Urdu journal’s centenary celebration
KARACHI: Speakers highlighted the merits of literary pursuits at an event organised to celebrate the centenary of the esteemed Urdu literary journal Ismat at the Arts Council Karachi on Friday.
A copy of the magazine published in 1908. — Photo by White Star
Eminent scholar Aftab Ahmed Khan, who presided over the event, said Urdu was the fifth widely spoken language in the world and had all the potential for further growth.
He claimed 90 per cent of speeches in our senate and assemblies were delivered in Urdu. Even in India, where the perception was that Urdu was a dying language, the couplets that were quoted in their assemblies were in Urdu, he added.
He congratulated the publishers of Ismat for bringing out the monthly for the last 105 years.
Prof Sahar Ansari lauded the efforts of the founder of Ismat, Allama Rashidul Khairi, who was known as the mussawwar-i-gham (portrayer of grief).
In that context he took names of his books Shaam-i-Zindagi and Sayyada Ka Laal, etc, which justified the title given to him.
He told the gathering that was cognizant of the political goings-on of his time too, because when Italy attacked Tripoli he wrote quite a few short stories on it.
He then talked about the new issue of the magazine brought out by Safoora Khairi, and claimed it had successfully made the transition from the 20th century to the 21st century since now it had pictures of contemporary women achievers like Sharmeen Obaid Chinoy and Arfa Kareem.
He cleared a notion that Ismat was meant for women writers alone and that renowned women writers contributed to it; distinguished men like Mohammad Ali Sabzwari wrote for the monthly magazine as well.
Writer Zahida Hina appreciated Safoora Khairi for reviving the spirit of the magazine.

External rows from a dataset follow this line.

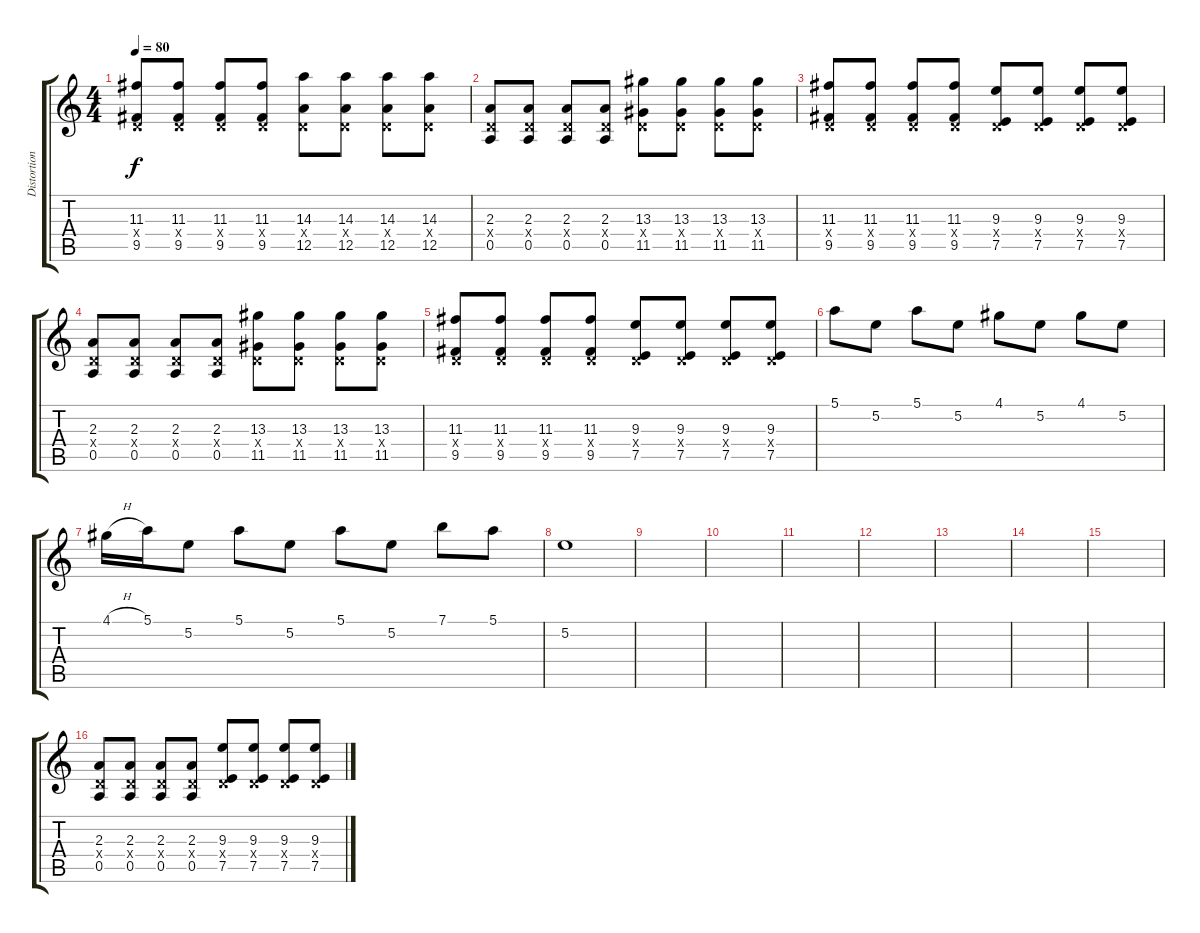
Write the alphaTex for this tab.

\track ("Distortion Guitar 2" "Distortion") {instrument distortionguitar}
\staff {score tabs}
\tuning (E4 B3 G3 D3 A2 E2) {hide}
\ts (4 4)
\tempo 80
\clef g2
\ks c
(11.3 0.4{x} 9.5).8{dy f} (11.3 0.4{x} 9.5).8 (11.3 0.4{x} 9.5).8 (11.3 0.4{x} 9.5).8 (14.3 0.4{x} 12.5).8 (14.3 0.4{x} 12.5).8 (14.3 0.4{x} 12.5).8 (14.3 0.4{x} 12.5).8 |
(2.3 0.4{x} 0.5).8 (2.3 0.4{x} 0.5).8 (2.3 0.4{x} 0.5).8 (2.3 0.4{x} 0.5).8 (13.3 0.4{x} 11.5).8 (13.3 0.4{x} 11.5).8 (13.3 0.4{x} 11.5).8 (13.3 0.4{x} 11.5).8 |
(11.3 0.4{x} 9.5).8 (11.3 0.4{x} 9.5).8 (11.3 0.4{x} 9.5).8 (11.3 0.4{x} 9.5).8 (9.3 0.4{x} 7.5).8 (9.3 0.4{x} 7.5).8 (9.3 0.4{x} 7.5).8 (9.3 0.4{x} 7.5).8 |
(2.3 0.4{x} 0.5).8 (2.3 0.4{x} 0.5).8 (2.3 0.4{x} 0.5).8 (2.3 0.4{x} 0.5).8 (13.3 0.4{x} 11.5).8 (13.3 0.4{x} 11.5).8 (13.3 0.4{x} 11.5).8 (13.3 0.4{x} 11.5).8 |
(11.3 0.4{x} 9.5).8 (11.3 0.4{x} 9.5).8 (11.3 0.4{x} 9.5).8 (11.3 0.4{x} 9.5).8 (9.3 0.4{x} 7.5).8 (9.3 0.4{x} 7.5).8 (9.3 0.4{x} 7.5).8 (9.3 0.4{x} 7.5).8 |
5.1.8 5.2.8 5.1.8 5.2.8 4.1.8 5.2.8 4.1.8 5.2.8 |
4.1{h}.16 5.1.16 5.2.8 5.1.8 5.2.8 5.1.8 5.2.8 7.1.8 5.1.8 |
5.2.1 |
|
|
|
|
|
|
|
(2.3 0.4{x} 0.5).8 (2.3 0.4{x} 0.5).8 (2.3 0.4{x} 0.5).8 (2.3 0.4{x} 0.5).8 (9.3 0.4{x} 7.5).8 (9.3 0.4{x} 7.5).8 (9.3 0.4{x} 7.5).8 (9.3 0.4{x} 7.5).8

Speaking about Allama Khairi, she said he used to think about the well-being of Muslim women of undivided India, and after a decade of founding the journal he was able to introduce intelligent, inquisitive women writers. But the allama was not in favour of women demanding women’s rights themselves and felt it would tantamount to aping the West. In his eyes protecting women was men’s responsibility. But when in 1922 Raziqul Khairi took charge of the magazine, many new ideas and writers were introduced to the Urdu-reading world. Distinguished writers like Qurutulain Hyder and Attiya Faizi wrote for it and Ismat became an important historic document. So much so that with people such as Rasheed Jahan and Ismat Chughtai penned stories for the magazine it created a stir in the power circles.
She informed the audience that if they wanted to know the worth of Ismat they should go through Gail Minault’s book ‘Secluded Scholars’.
She also showered profuse praise on Dawood Usmani (a researcher from Lyari) for doing a PhD on the magazine and Allama Khairi.
Justice Haziqul Khairi said everyone knew about how APWA came into being in 1947 but not many were aware of what led to its inception.
He then shed light on how literature changed the Khairi family from being a purely religious one to a literary group without compromising on religion.
Senator Abdul Haseeb Khan was the chief guest of the event. He put emphasis on the need for including contemporary issues in the magazine.
Safoora Khairi thanked the participants of the programme.
Nusrat Ali conducted the event. Prof Waqar Ahmed Rizvi, Raees Fatma and Kishwar Zehra also spoke.